** What the exercise asks **
In the text about the episode's reception, retype the passage that begins at the words "Writing for Forbes, Erik" and stops after the words "1.87 million viewers.".

** Selected text **
════════

The episode marks Lynn Collins' second appearance as Leah, making this her first appearance since the episode "Find Me" the previous season.

== Reception ==

=== Critical reception ===
The episode received generally mixed reviews from critics. On Rotten Tomatoes, the episode has an approval rating of 67% with an average score of 6.8 out of 10, based on 12 reviews. The site's critical consensus reads: "Daryl is an involving tour guide through The Walking Deads final batch of antagonists, although 'Rendition' won't convince the skeptics that The Reapers are much different than the murderous militias who have plagued the series before."

Ron Hogan of Den of Geek gave the episode 4 out of 5 stars, praising Toye's direction and the performances of Reedus and Collins in their scenes together, writing that: "Nicole Mirante-Matthews walks a fine line in these moments, with Daryl and Leah pushing at one another without losing that core connection." Rob Bricken of Gizmodo praised the development of the Reapers' backstory, but expressed wariness with where the writers were going with it, saying: "I doubt The Walking Dead will define the Reapers’ religious affiliations beyond them being on a mission from 'God.' I’m much more worried about how bad the concept of the Reapers could break if the show isn’t careful with it."

Writing for Forbes, Erik Kain criticized the repetitive nature of the storyline, comparing it disfavorably to Daryl's arc with the Claimers in the show's fourth season. Kain wrote that: "What this season lacks, so far at least, is any sense of true danger or high stakes. This is the final season of the entire show but it feels altogether safe—safe in ways the earlier seasons never felt. Whatever tension we stumble across is too contrived and predictable to matter much."

=== Ratings ===
The episode was seen by 1.88 million viewers in the United States on its original air date. It marked a slight increase in ratings from the previous episode, which had 1.87 million viewers.

════════

** Available data **
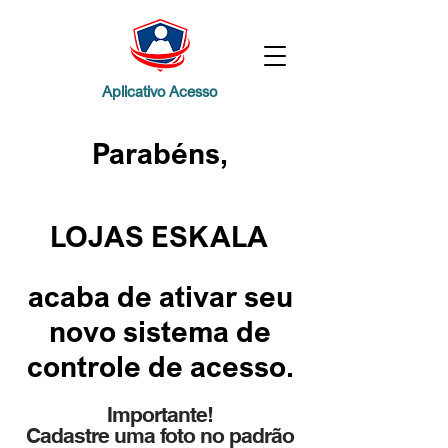
Aplicativo Acesso
Parabéns,
LOJAS ESKALA
acaba de ativar seu
novo sistema de
controle de acesso.
Importante!
Cadastre uma foto no padrão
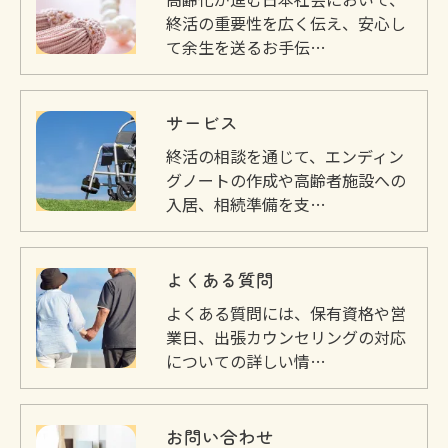
終活の重要性を広く伝え、安心し
て余生を送るお手伝…
サービス
終活の相談を通じて、エンディン
グノートの作成や高齢者施設への
入居、相続準備を支…
よくある質問
よくある質問には、保有資格や営
業日、出張カウンセリングの対応
についての詳しい情…
お問い合わせ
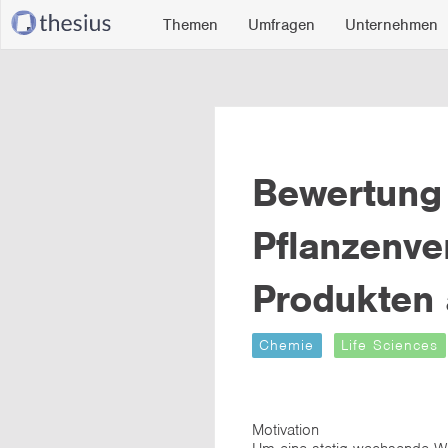
Themen
Umfragen
Unternehmen
Bewertung 
Pflanzenve
Produkten 
Chemie
Life Sciences
Motivation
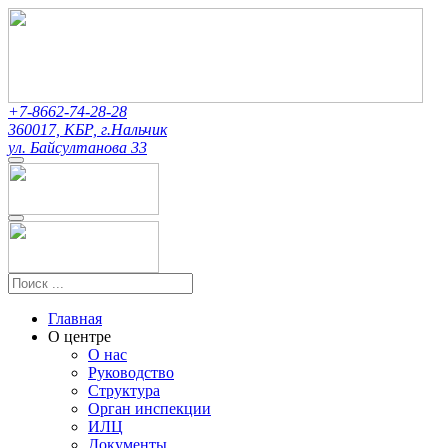
+7-8662-74-28-28
360017, КБР, г.Нальчик
ул. Байсултанова 33
Главная
О центре
О нас
Руководство
Структура
Орган инспекции
ИЛЦ
Документы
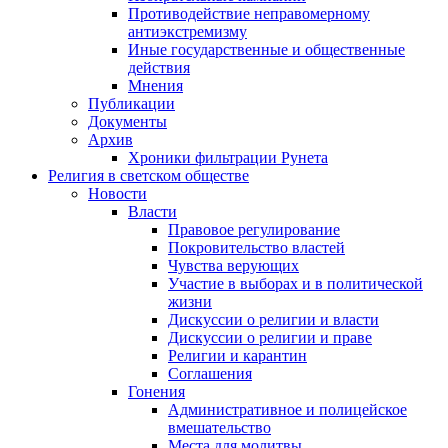
Противодействие неправомерному
антиэкстремизму
Иные государственные и общественные
действия
Мнения
Публикации
Документы
Архив
Хроники фильтрации Рунета
Религия в светском обществе
Новости
Власти
Правовое регулирование
Покровительство властей
Чувства верующих
Участие в выборах и в политической
жизни
Дискуссии о религии и власти
Дискуссии о религии и праве
Религии и карантин
Соглашения
Гонения
Административное и полицейское
вмешательство
Места для молитвы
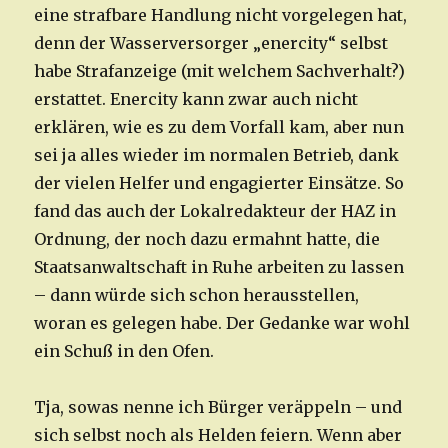
eine strafbare Handlung nicht vorgelegen hat,
denn der Wasserversorger „enercity“ selbst
habe Strafanzeige (mit welchem Sachverhalt?)
erstattet. Enercity kann zwar auch nicht
erklären, wie es zu dem Vorfall kam, aber nun
sei ja alles wieder im normalen Betrieb, dank
der vielen Helfer und engagierter Einsätze. So
fand das auch der Lokalredakteur der HAZ in
Ordnung, der noch dazu ermahnt hatte, die
Staatsanwaltschaft in Ruhe arbeiten zu lassen
– dann würde sich schon herausstellen,
woran es gelegen habe. Der Gedanke war wohl
ein Schuß in den Ofen.
Tja, sowas nenne ich Bürger veräppeln – und
sich selbst noch als Helden feiern. Wenn aber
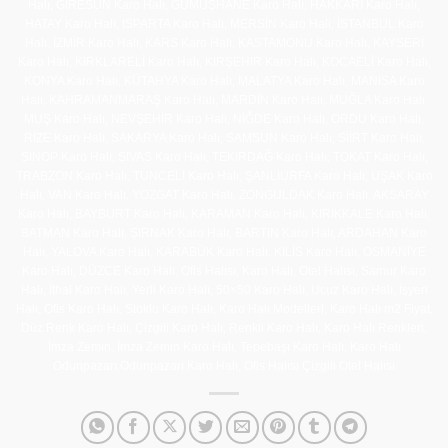
Halı, GİRESUN Karo Halı, GÜMÜŞHANE Karo Halı, HAKKARİ Karo Halı,
HATAY Karo Halı, ISPARTA Karo Halı, MERSİN Karo Halı, İSTANBUL Karo
Halı, İZMİR Karo Halı, KARS Karo Halı, KASTAMONU Karo Halı, KAYSERİ
Karo Halı, KIRKLARELİ Karo Halı, KIRŞEHİR Karo Halı, KOCAELİ Karo Halı,
KONYA Karo Halı, KÜTAHYA Karo Halı, MALATYA Karo Halı, MANİSA Karo
Halı, KAHRAMANMARAŞ Karo Halı, MARDİN Karo Halı, MUĞLA Karo Halı,
MUŞ Karo Halı, NEVŞEHİR Karo Halı, NİĞDE Karo Halı, ORDU Karo Halı,
RİZE Karo Halı, SAKARYA Karo Halı, SAMSUN Karo Halı, SİİRT Karo Halı,
SİNOP Karo Halı, SİVAS Karo Halı, TEKİRDAĞ Karo Halı, TOKAT Karo Halı,
TRABZON Karo Halı, TUNCELİ Karo Halı, ŞANLIURFA Karo Halı, UŞAK Karo
Halı, VAN Karo Halı, YOZGAT Karo Halı, ZONGULDAK Karo Halı, AKSARAY
Karo Halı, BAYBURT Karo Halı, KARAMAN Karo Halı, KIRIKKALE Karo Halı,
BATMAN Karo Halı, ŞIRNAK Karo Halı, BARTIN Karo Halı, ARDAHAN Karo
Halı, YALOVA Karo Halı, KARABÜK Karo Halı, KİLİS Karo Halı, OSMANİYE
Karo Halı, DÜZCE Karo Halı, Ofis Halısı, Karo Halı, Otel Halısı, Samur Karo
Halı, İthal Karo Halı, Yerli Karo Halı, 50×50 Karo Halı, Ucuz Karo Halı, İşyeri
Halı, Ofis Karo Halı, Stoklu Karo Halı, Karo Halı Modelleri, Karo Halı m2 Fiyat,
Düz Renk Karo Halı, Çizgili Karo Halı, Renkli Karo Halı, Karo Halı Renkleri,
İmza Zemin, İmza Zemin Karo Halı, Tepebaşı Karo Halı, Karo Halı
Odunpazarı,Odunpazarı Karo Halı, Ofis Halısı Çizgili Otel Halısı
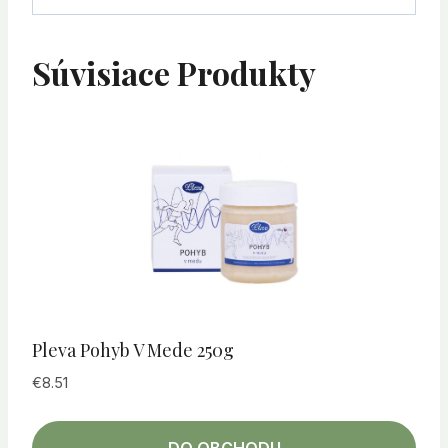
Súvisiace Produkty
Pleva Pohyb V Mede 250g
€
8.51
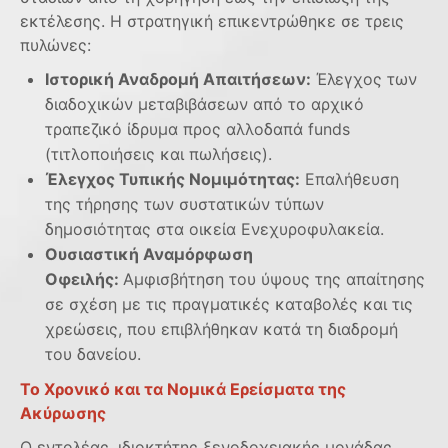
εκτέλεσης. Η στρατηγική επικεντρώθηκε σε τρεις
πυλώνες:
Ιστορική Αναδρομή Απαιτήσεων:
Έλεγχος των
διαδοχικών μεταβιβάσεων από το αρχικό
τραπεζικό ίδρυμα προς αλλοδαπά funds
(τιτλοποιήσεις και πωλήσεις).
Έλεγχος Τυπικής Νομιμότητας:
Επαλήθευση
της τήρησης των συστατικών τύπων
δημοσιότητας στα οικεία Ενεχυροφυλακεία.
Ουσιαστική Αναμόρφωση
Οφειλής:
Αμφισβήτηση του ύψους της απαίτησης
σε σχέση με τις πραγματικές καταβολές και τις
χρεώσεις, που επιβλήθηκαν κατά τη διαδρομή
του δανείου.
Το Χρονικό και τα Νομικά Ερείσματα της
Ακύρωσης
Ο εντολέας, ιδιοκτήτης ξενοδοχειακής μονάδας,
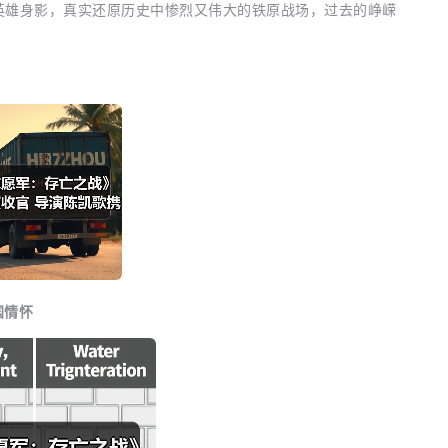
英雄身影，真实还原历史中惨烈又伟大的铁原战场，过去的峥嵘
国情怀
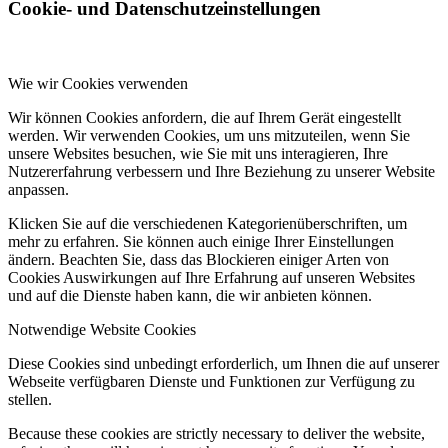
Cookie- und Datenschutzeinstellungen
Wie wir Cookies verwenden
Wir können Cookies anfordern, die auf Ihrem Gerät eingestellt
werden. Wir verwenden Cookies, um uns mitzuteilen, wenn Sie
unsere Websites besuchen, wie Sie mit uns interagieren, Ihre
Nutzererfahrung verbessern und Ihre Beziehung zu unserer Website
anpassen.
Klicken Sie auf die verschiedenen Kategorienüberschriften, um
mehr zu erfahren. Sie können auch einige Ihrer Einstellungen
ändern. Beachten Sie, dass das Blockieren einiger Arten von
Cookies Auswirkungen auf Ihre Erfahrung auf unseren Websites
und auf die Dienste haben kann, die wir anbieten können.
Notwendige Website Cookies
Diese Cookies sind unbedingt erforderlich, um Ihnen die auf unserer
Webseite verfügbaren Dienste und Funktionen zur Verfügung zu
stellen.
Because these cookies are strictly necessary to deliver the website,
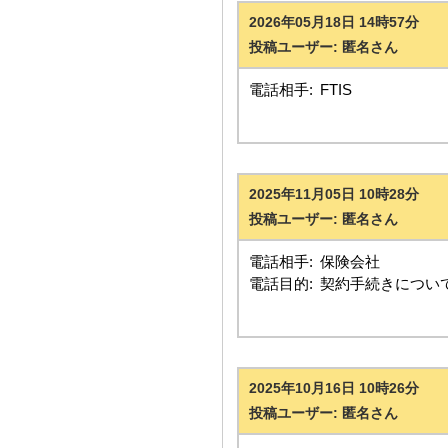
2026年05月18日 14時57分
投稿ユーザー: 匿名さん
電話相手:
FTIS
2025年11月05日 10時28分
投稿ユーザー: 匿名さん
電話相手:
保険会社
電話目的:
契約手続きについ
2025年10月16日 10時26分
投稿ユーザー: 匿名さん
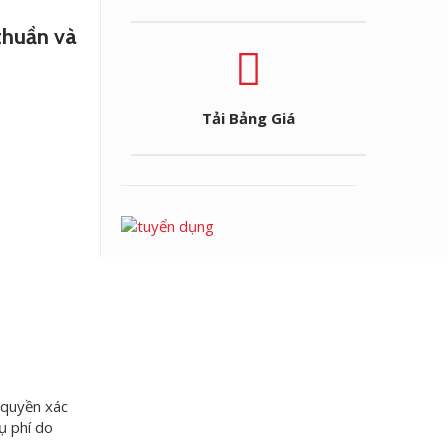
thuần và
Tải Bảng Giá
 quyền xác
ụ phí do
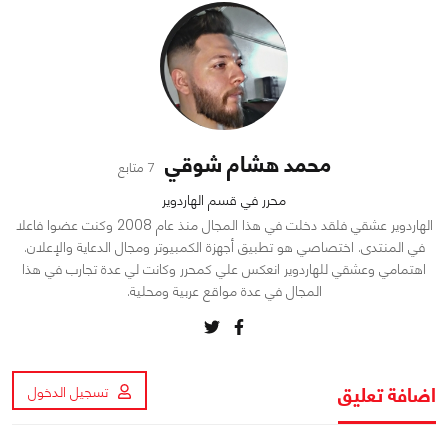
محمد هشام شوقي
7 متابع
محرر في قسم الهاردوير
الهاردوير عشقي فلقد دخلت في هذا المجال منذ عام 2008 وكنت عضوا فاعلا
في المنتدى. اختصاصي هو تطبيق أجهزة الكمبيوتر ومجال الدعاية والإعلان.
اهتمامي وعشقي للهاردوير انعكس علي كمحرر وكانت لي عدة تجارب في هذا
المجال في عدة مواقع عربية ومحلية.
اضافة تعليق
تسجيل الدخول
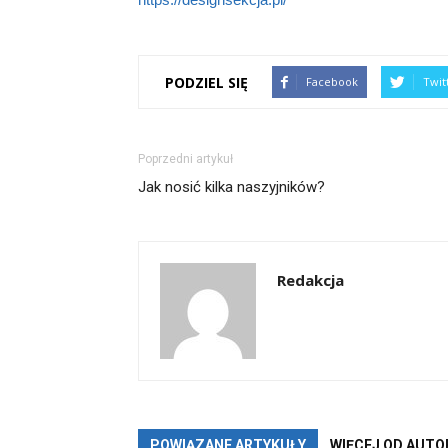
PODZIEL SIĘ
Facebook
Twit
Poprzedni artykuł
Jak nosić kilka naszyjników?
Redakcja
POWIĄZANE ARTYKUŁY
WIĘCEJ OD AUTO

════════

** Answer for the task **
Writing for Forbes, Erik Kain criticized the repetitive nature of the storyline, comparing it disfavorably to Daryl's arc with the Claimers in the show's fourth season. Kain wrote that: "What this season lacks, so far at least, is any sense of true danger or high stakes. This is the final season of the entire show but it feels altogether safe—safe in ways the earlier seasons never felt. Whatever tension we stumble across is too contrived and predictable to matter much."

=== Ratings ===
The episode was seen by 1.88 million viewers in the United States on its original air date. It marked a slight increase in ratings from the previous episode, which had 1.87 million viewers.